In Dataiku, free-text annotations can be added on the right-hand side of the labeling interface. Users can save their notes to prepare for review. In this example, a healthcare practitioner uses free-text labeling to annotate SOAP notes. The reviewer adds an assessment note with a potential secondary diagnosis to ensure the model captures crucial medical details. This aligns the dataset better with clinical expectations and can improve the model’s accuracy in future iterations.
💡Learn More About Custom Labeling and Quality Control With Free-Text Annotation
💓 Speaking Your Love Language: LLM Fine-Tuning
When your use case demands models that truly understand your domain, whether that's processing industry-specific documents or generating specialized content, fine-tuning is essential. Access the full power of Hugging Face's transformers library, write custom training loops, and integrate with open-source fine-tuning techniques to adapt pre-trained models for your specific tasks and domain requirements — all while maintaining enterprise governance. It's like having a high-level API and low-level control when you need it. While this capability offers a no-code approach, it doesn't sacrifice developer flexibility.
In Dataiku’s recipe interface, the default setting for the hyperparameters field is “Auto” but can be turned to "Explicit" for manual adjustments.

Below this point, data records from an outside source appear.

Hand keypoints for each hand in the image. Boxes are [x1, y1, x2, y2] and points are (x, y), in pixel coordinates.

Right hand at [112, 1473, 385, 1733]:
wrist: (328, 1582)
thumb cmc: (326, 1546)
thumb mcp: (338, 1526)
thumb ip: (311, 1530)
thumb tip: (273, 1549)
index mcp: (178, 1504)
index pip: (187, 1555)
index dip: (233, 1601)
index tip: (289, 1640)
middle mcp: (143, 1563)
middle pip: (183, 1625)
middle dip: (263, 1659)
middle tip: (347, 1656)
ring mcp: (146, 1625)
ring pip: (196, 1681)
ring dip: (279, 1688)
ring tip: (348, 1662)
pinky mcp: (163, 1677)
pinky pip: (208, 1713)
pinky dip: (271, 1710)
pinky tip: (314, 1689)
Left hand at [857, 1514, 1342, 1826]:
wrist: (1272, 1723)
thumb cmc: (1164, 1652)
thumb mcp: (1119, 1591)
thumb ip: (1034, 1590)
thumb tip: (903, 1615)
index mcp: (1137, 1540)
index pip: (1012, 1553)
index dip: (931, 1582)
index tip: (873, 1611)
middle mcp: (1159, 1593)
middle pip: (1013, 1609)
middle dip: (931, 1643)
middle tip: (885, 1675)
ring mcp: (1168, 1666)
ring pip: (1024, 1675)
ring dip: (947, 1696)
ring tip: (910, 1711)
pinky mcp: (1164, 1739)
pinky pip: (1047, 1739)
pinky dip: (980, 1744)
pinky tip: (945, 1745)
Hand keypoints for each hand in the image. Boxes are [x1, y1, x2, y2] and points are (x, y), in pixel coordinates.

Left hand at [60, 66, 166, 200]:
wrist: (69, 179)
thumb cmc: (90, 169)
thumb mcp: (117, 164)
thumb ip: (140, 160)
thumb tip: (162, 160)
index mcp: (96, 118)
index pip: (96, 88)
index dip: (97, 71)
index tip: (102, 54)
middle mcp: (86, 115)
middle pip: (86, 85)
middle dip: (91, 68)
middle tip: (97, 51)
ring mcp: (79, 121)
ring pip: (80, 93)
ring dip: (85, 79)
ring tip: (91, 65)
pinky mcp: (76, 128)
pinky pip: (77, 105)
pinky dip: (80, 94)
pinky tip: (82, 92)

💡Explore How You Can Fine-Tune Your GenAI Models in Dataiku
🫶 Tracing Love's Journey: Column-Level Data Lineage
Beyond visual tracking, this feature provides programmatic access to lineage information. Perfect for teams who want to automate impact analysis, generate documentation, or integrate lineage data into their existing tools. The manual editing capability means your custom transformations won't break the chain.
You can conduct root-cause analysis and impact analysis with data lineage between columns and across all projects in Dataiku.
💡Learn More About Data Lineage With Dataiku
Wrapping It Up
These features represent more than just technical improvements. They embody Dataiku's understanding of what makes data scientists and developers tick. By bridging the gap between high-level automation and low-level control, these capabilities create harmonious workflows that respect both efficiency and customization needs.
As we move further into 2025, these features lay the groundwork for even deeper integrations and more sophisticated capabilities. Whether you're a Python purist or an AutoML enthusiast, Dataiku's latest additions prove that with the right tools, you can have both power and simplicity. Now that's a relationship worth celebrating.